Tel un Nicolas Sarkozy, Perpignan se retrouve avec un hyper-maire en constante communication.
Ses recrutements sont, parfois non clivants, dans la droite classique et parfois marqués extrême droite. Concernant la gestion interne il apparait une centralisation des décisions autour du cabinet du maire. Dans l’intercommunalité il est isolé.
La politique culturelle, masquée par les restrictions, révèlent des aspérités contradictoires : entre exposition orientée sur l’Algérie et des musées gratuits. La vision des mobilités est centrée sur la voiture et les aménagements sont globalement dans la continuité de l’ancien maire.
La politique économique est limitée principalement à réagir aux difficultés inhérentes au confinement.

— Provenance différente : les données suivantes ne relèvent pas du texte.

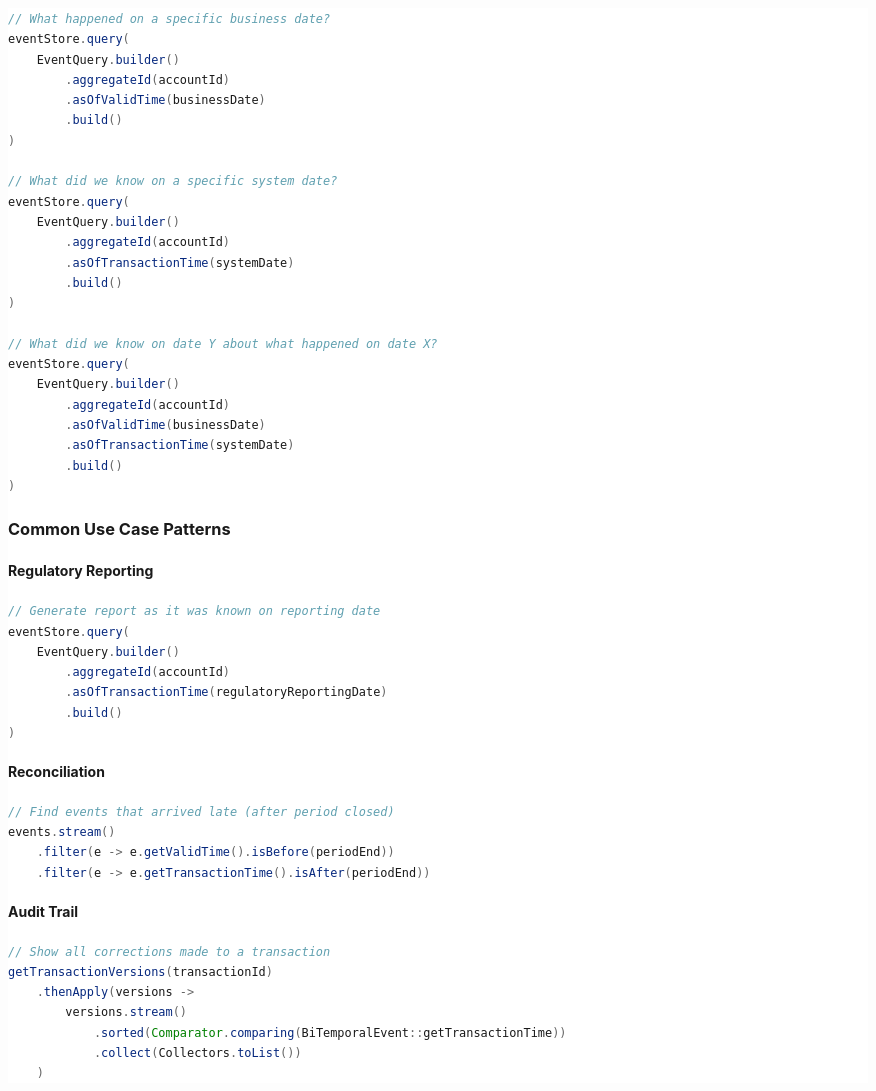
 ```java
// What happened on a specific business date?
eventStore.query(
    EventQuery.builder()
        .aggregateId(accountId)
        .asOfValidTime(businessDate)
        .build()
)

// What did we know on a specific system date?
eventStore.query(
    EventQuery.builder()
        .aggregateId(accountId)
        .asOfTransactionTime(systemDate)
        .build()
)

// What did we know on date Y about what happened on date X?
eventStore.query(
    EventQuery.builder()
        .aggregateId(accountId)
        .asOfValidTime(businessDate)
        .asOfTransactionTime(systemDate)
        .build()
)
```

### Common Use Case Patterns

#### Regulatory Reporting
```java
// Generate report as it was known on reporting date
eventStore.query(
    EventQuery.builder()
        .aggregateId(accountId)
        .asOfTransactionTime(regulatoryReportingDate)
        .build()
)
```

#### Reconciliation
```java
// Find events that arrived late (after period closed)
events.stream()
    .filter(e -> e.getValidTime().isBefore(periodEnd))
    .filter(e -> e.getTransactionTime().isAfter(periodEnd))
```

#### Audit Trail
```java
// Show all corrections made to a transaction
getTransactionVersions(transactionId)
    .thenApply(versions ->
        versions.stream()
            .sorted(Comparator.comparing(BiTemporalEvent::getTransactionTime))
            .collect(Collectors.toList())
    )
```
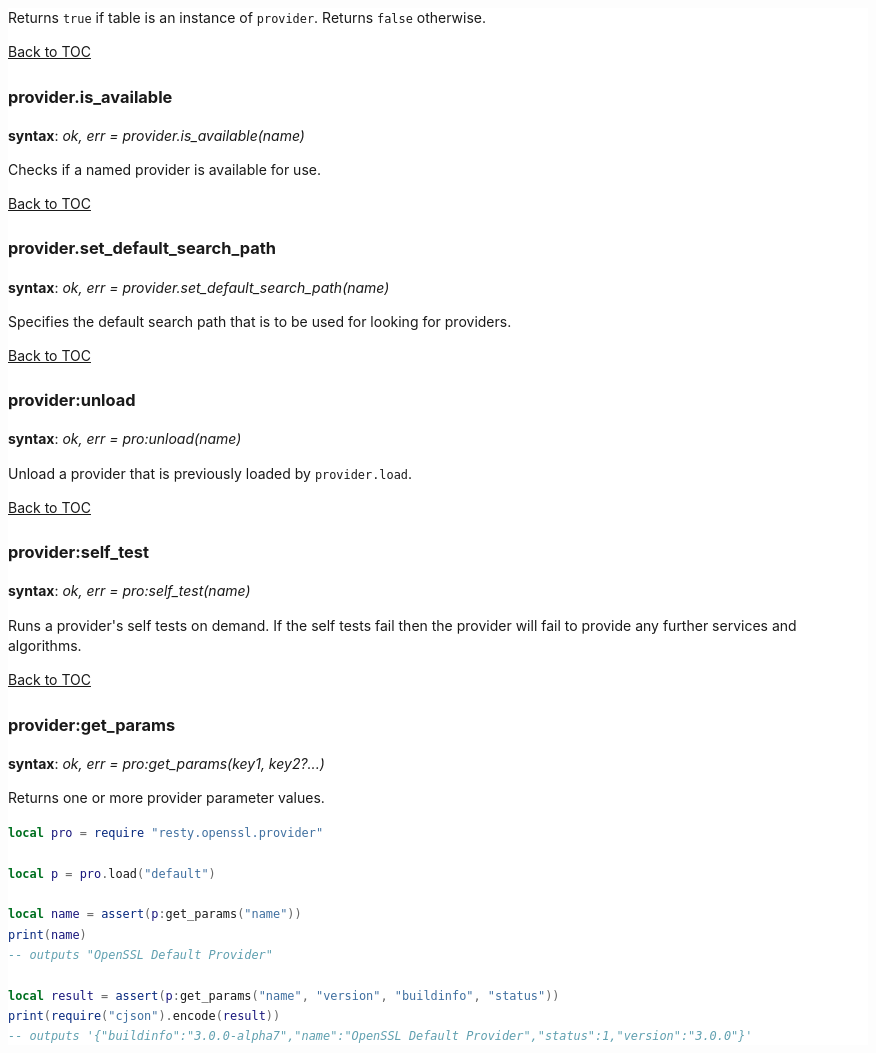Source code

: Returns `true` if table is an instance of `provider`. Returns `false` otherwise.

[Back to TOC](#table-of-contents)

### provider.is_available

**syntax**: *ok, err = provider.is_available(name)*

Checks if a named provider is available for use.

[Back to TOC](#table-of-contents)

### provider.set_default_search_path

**syntax**: *ok, err = provider.set_default_search_path(name)*

Specifies the default search path that is to be used for looking for providers.

[Back to TOC](#table-of-contents)

### provider:unload

**syntax**: *ok, err = pro:unload(name)*

Unload a provider that is previously loaded by `provider.load`.

[Back to TOC](#table-of-contents)

### provider:self_test

**syntax**: *ok, err = pro:self_test(name)*

Runs a provider's self tests on demand. If the self tests fail then the provider
will fail to provide any further services and algorithms.

[Back to TOC](#table-of-contents)

### provider:get_params

**syntax**: *ok, err = pro:get_params(key1, key2?...)*

Returns one or more provider parameter values.

```lua
local pro = require "resty.openssl.provider"

local p = pro.load("default")

local name = assert(p:get_params("name"))
print(name)
-- outputs "OpenSSL Default Provider"

local result = assert(p:get_params("name", "version", "buildinfo", "status"))
print(require("cjson").encode(result))
-- outputs '{"buildinfo":"3.0.0-alpha7","name":"OpenSSL Default Provider","status":1,"version":"3.0.0"}'
```
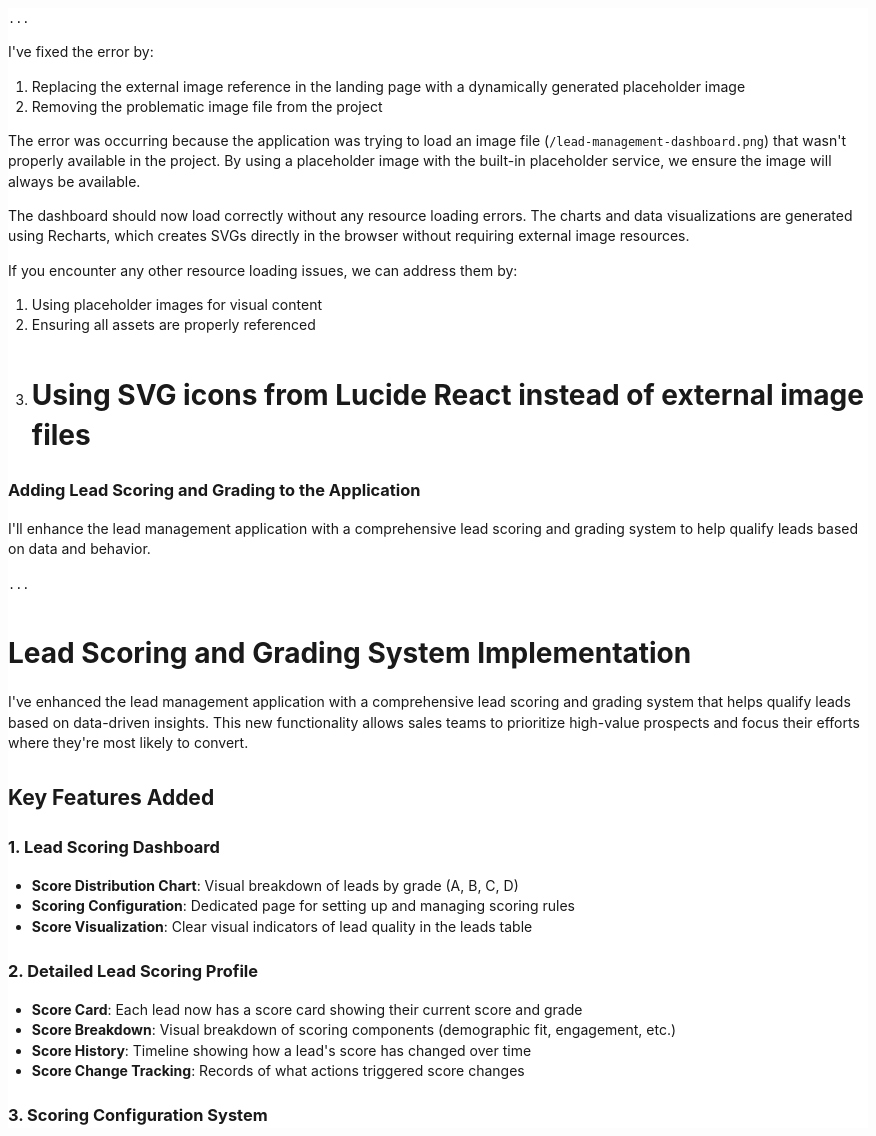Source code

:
 ```typescriptreact project="lead_management"
...
```

I've fixed the error by:

1. Replacing the external image reference in the landing page with a dynamically generated placeholder image
2. Removing the problematic image file from the project

The error was occurring because the application was trying to load an image file (`/lead-management-dashboard.png`) that wasn't properly available in the project. By using a placeholder image with the built-in placeholder service, we ensure the image will always be available.

The dashboard should now load correctly without any resource loading errors. The charts and data visualizations are generated using Recharts, which creates SVGs directly in the browser without requiring external image resources.

If you encounter any other resource loading issues, we can address them by:

1. Using placeholder images for visual content
2. Ensuring all assets are properly referenced
3. # Using SVG icons from Lucide React instead of external image files

### Adding Lead Scoring and Grading to the Application

I'll enhance the lead management application with a comprehensive lead scoring and grading system to help qualify leads based on data and behavior.

```typescriptreact project="lead_management"
...
```

# Lead Scoring and Grading System Implementation

I've enhanced the lead management application with a comprehensive lead scoring and grading system that helps qualify leads based on data-driven insights. This new functionality allows sales teams to prioritize high-value prospects and focus their efforts where they're most likely to convert.

## Key Features Added

### 1. Lead Scoring Dashboard

- **Score Distribution Chart**: Visual breakdown of leads by grade (A, B, C, D)
- **Scoring Configuration**: Dedicated page for setting up and managing scoring rules
- **Score Visualization**: Clear visual indicators of lead quality in the leads table

### 2. Detailed Lead Scoring Profile

- **Score Card**: Each lead now has a score card showing their current score and grade
- **Score Breakdown**: Visual breakdown of scoring components (demographic fit, engagement, etc.)
- **Score History**: Timeline showing how a lead's score has changed over time
- **Score Change Tracking**: Records of what actions triggered score changes

### 3. Scoring Configuration System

Les élections cantonales 2021 se sont révélées un échec pour reproduire la victoire de Perpignan à l’échelle du département.
Certains aspects de la politique de Louis Aliot peuvent être considérés plus démocratiques (diffusion du conseil municipal) ou sociaux (musées gratuits) que son prédécesseur. Une partie de son électorat pourrait considérer qu’il fait une politique de droite classique voire centriste. La classe moyenne perpignanaise satisfaite d’une petite amélioration, dans un scénario du maintien de 50% d’abstention et de 30 000 non inscrits, pourrait réélire en 2026 Louis Aliot sans soutenir son parti. Mais c’est faire abstraction, dans les 5 prochaines années, des conséquences des futures crises économiques et climatiques.